Rating agency Standard & Poor’s has cut today its industry assessment on Spanish banks, warning of a worsening economic backdrop, including a weaker public sector and riskier private sector hurt by recession, austerity measures and unemployment.

In line with what recently announced by Moody’s, S&P also downgraded the sovereign rating of Spain’s debt to one notch above junk.

“Economic risks for the Spanish banking sector have risen, in our view, in the context of the rapid deterioration in the creditworthiness of the sovereign,” the agency said in a note.

According to S&P, the rapidly deteriorating creditworthiness of the Spanish sovereign, as evidenced by multiple downgrades over the last 12 months, is a leading indicator of greater credit risk in lending to households, corporations, and the public sector.

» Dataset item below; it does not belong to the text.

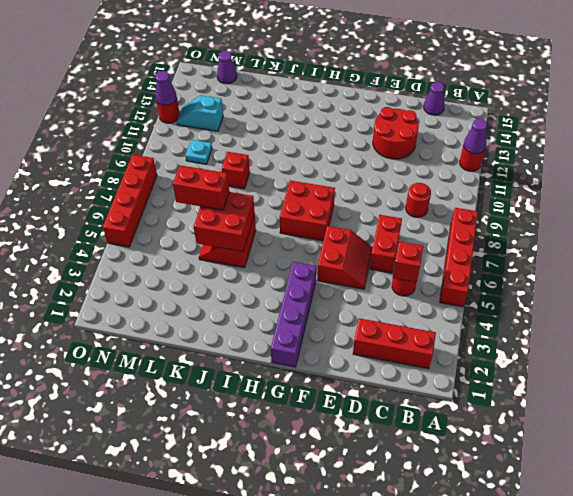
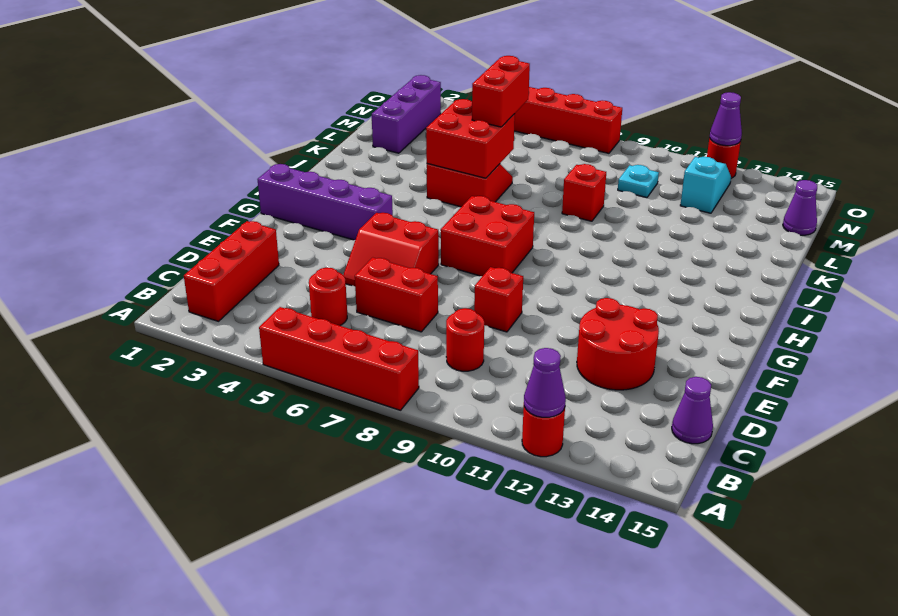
red brick C5 level 2 -> red brick E9 level 1
none -> purple brick L2:N2 level 1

S&P also cut the starting point for its ratings of Spain’s financial institutions to ‘bb+’ from ‘bbb-‘. This excluded Santander and Banco Bilbao Vizcaya Argentaria .

It lowered stand-alone credit profiles on seven banks: Confederacion Espanola de Cajas de Ahorros, Ibercaja Banco S.A., Bankinter S.A., CaixaBank S.A., Banco Popular Espanol S.A., Banco de Sabadell S.A. and Barclays Bank S.A.

“The outlook on all our ratings on Spanish banks is negative, except those on Bankia S.A. and Banco Financiero y de Ahorros S.A. which remain on creditwatch with negative implications,” the agency said.